Minority Suburbanization

(May 2002) The suburbs of America’s cities are often seen as the bastions of white, middle-class families. But increasingly, America’s suburbs reflect the growing diversity in the United States as a whole.


In the nation’s largest metropolitan areas (those with populations exceeding 500,000), minorities accounted for 27 percent of the suburban populations in 2000, compared with 19 percent in 1990. The rapid increase in minority suburban populations was concentrated in the so-called “melting-pot metros” — New York, Los Angeles, Chicago, San Francisco, Miami, and other immigrant gateways. Minority population growth in these areas is driven by increases in the Asian and Hispanic populations, since the majority of blacks living in suburban areas still tend to be in the largely black-white metro areas in the South. Many of the metro areas experiencing marked increases in their minority suburban populations saw decreases in their white suburban populations.

There was substantial growth in the number of minorities in the West and Southwest, areas with relatively high levels of international immigration.
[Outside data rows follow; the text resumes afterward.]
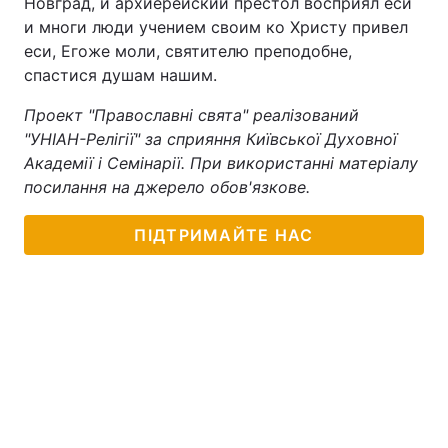
Новград, и архиерейский престол восприял еси
и многи люди учением своим ко Христу привел
еси, Егоже моли, святителю преподобне,
спастися душам нашим.
Проект "Православні свята" реалізований
"УНІАН-Релігії" за сприяння Київської Духовної
Академії і Семінарії. При використанні матеріалу
посилання на джерело обов'язкове.
ПІДТРИМАЙТЕ НАС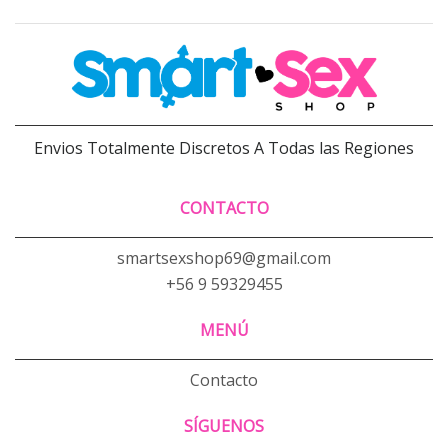
Envios Totalmente Discretos A Todas las Regiones
CONTACTO
smartsexshop69@gmail.com
+56 9 59329455
MENÚ
Contacto
SÍGUENOS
In these metropolitan areas, minority population growth accounted for the majority of suburban population gains.

Despite the minority population increases in suburban areas, minorities still account for a greater share of the population in central cities than in the suburbs. In 2000, Hispanics accounted for 11 percent of the U.S. population in the suburbs and 19 percent of the population in central cities. Blacks made up 8 percent of the suburban population, and 22 percent of the central city population. Non-Hispanic whites, on the other hand, accounted for about three-fourths of the suburban population in 2000, but just over half of the population in central cities.